Violins can range in price from hundreds to thousands of dollars, a big investment for someone curious about learning how to play.
Alex Davies, a Dartmouth resident, attempted to find a way around the steep price by making his own.
“I was interested in learning the violin for a while, in a vague sort of ‘I’m never going to actually do this’ sort of way,” he said from his workspace near Wyse Road. “Violins are expensive.”
So he took the matter into his own hands and endeavored to make one.
His partner on the project, Tristan Trim, had worked on a paper mache cello beforehand. Trim said the violin was much easier to construct due to its size.
They submitted their violin design to an online contest called The Deconstruction, where they had 48 hours to complete the project.

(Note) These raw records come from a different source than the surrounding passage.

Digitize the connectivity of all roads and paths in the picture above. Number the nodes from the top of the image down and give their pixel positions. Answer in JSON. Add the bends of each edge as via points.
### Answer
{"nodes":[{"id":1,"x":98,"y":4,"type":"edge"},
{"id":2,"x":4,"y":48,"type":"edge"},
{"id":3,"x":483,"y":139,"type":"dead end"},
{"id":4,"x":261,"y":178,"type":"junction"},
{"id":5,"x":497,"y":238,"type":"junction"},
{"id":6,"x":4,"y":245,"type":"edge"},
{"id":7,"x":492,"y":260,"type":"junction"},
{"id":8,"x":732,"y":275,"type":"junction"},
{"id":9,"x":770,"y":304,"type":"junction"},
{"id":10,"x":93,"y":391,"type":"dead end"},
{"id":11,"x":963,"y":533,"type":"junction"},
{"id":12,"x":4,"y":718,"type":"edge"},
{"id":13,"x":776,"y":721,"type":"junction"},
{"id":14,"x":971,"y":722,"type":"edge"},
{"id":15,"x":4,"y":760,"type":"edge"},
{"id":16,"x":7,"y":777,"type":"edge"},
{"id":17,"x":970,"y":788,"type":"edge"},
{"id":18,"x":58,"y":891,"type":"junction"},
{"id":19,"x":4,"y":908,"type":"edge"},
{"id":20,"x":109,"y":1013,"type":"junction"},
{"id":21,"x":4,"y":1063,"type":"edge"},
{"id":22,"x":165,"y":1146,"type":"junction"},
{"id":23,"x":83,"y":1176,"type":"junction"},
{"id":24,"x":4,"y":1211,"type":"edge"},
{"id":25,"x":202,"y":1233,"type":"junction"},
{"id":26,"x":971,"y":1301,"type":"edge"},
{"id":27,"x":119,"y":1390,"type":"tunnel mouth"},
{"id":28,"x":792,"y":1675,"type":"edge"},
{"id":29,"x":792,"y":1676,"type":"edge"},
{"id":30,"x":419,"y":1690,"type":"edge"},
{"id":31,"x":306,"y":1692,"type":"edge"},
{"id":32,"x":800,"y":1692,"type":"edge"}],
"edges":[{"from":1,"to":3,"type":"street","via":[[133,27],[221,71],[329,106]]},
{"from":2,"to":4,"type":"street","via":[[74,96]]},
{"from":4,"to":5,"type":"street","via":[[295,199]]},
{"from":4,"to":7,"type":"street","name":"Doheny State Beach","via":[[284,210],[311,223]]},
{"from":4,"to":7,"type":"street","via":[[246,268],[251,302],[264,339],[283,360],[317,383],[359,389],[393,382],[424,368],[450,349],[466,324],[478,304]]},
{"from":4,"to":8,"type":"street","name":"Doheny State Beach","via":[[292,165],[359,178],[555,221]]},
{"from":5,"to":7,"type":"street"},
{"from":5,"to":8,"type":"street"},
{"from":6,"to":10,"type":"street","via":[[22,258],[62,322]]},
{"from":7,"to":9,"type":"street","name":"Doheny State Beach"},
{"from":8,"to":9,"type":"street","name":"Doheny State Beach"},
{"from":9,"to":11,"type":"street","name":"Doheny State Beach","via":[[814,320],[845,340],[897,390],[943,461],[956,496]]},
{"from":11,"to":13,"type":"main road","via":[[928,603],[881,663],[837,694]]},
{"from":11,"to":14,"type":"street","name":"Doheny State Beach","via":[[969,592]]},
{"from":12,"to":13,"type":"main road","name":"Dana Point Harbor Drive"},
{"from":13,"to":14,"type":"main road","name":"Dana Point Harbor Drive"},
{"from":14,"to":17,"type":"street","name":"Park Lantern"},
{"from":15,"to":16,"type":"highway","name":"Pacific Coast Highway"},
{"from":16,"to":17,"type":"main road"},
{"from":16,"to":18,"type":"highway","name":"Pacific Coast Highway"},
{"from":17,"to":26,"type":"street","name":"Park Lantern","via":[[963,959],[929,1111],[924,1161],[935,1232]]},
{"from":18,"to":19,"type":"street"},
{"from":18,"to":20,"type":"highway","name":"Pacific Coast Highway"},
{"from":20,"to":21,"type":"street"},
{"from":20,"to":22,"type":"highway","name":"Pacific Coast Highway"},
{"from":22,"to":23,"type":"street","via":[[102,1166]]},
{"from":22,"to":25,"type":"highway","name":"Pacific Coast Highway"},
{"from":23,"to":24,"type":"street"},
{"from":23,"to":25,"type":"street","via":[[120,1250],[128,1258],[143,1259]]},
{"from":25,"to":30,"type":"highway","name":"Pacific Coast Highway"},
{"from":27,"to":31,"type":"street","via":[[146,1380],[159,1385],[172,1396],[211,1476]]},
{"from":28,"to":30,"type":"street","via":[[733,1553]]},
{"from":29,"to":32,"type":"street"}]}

“We made the deadline, even a little bit under time,” Davies said. “Maybe eight hours to spare, and we even slept once or twice.”
And how did they do it?
Using an open-source design program on a computer, they designed the shape of a prototype violin mould and then, using a 3D printer, created one.
3D printing is a process of making a three-dimensional solid object of almost any shape using a digital model. It’s achieved by using an additive process, where successive layers of material are laid down in different shapes. The technique is taking the technology world by storm as a new way to create virtually anything.
Once their prototype was ‘printed’ they put a paper mache cast over it and voila! A violin.
“One of the things we thought was really cool about the project is that it’s literally paper, cardboard and paste, so you could do it on a budget of basically five dollars,” he said.
Although the violin doesn’t sound as pure as a conventionally made instrument, Trim says it’s only a matter or perfecting their design.
“Honestly I’d like to get a working instrument for $20, that would be a pretty sweet deal,” he said.
“There’s so many interesting things happening with 3D printing and that sort of thing, it doesn’t make sense not to be a part of it,” he said. “When you can go out and buy some materials and access all of the information that people are putting out into the world via the Internet, there’s no reason not to learn and create stuff all of the time.”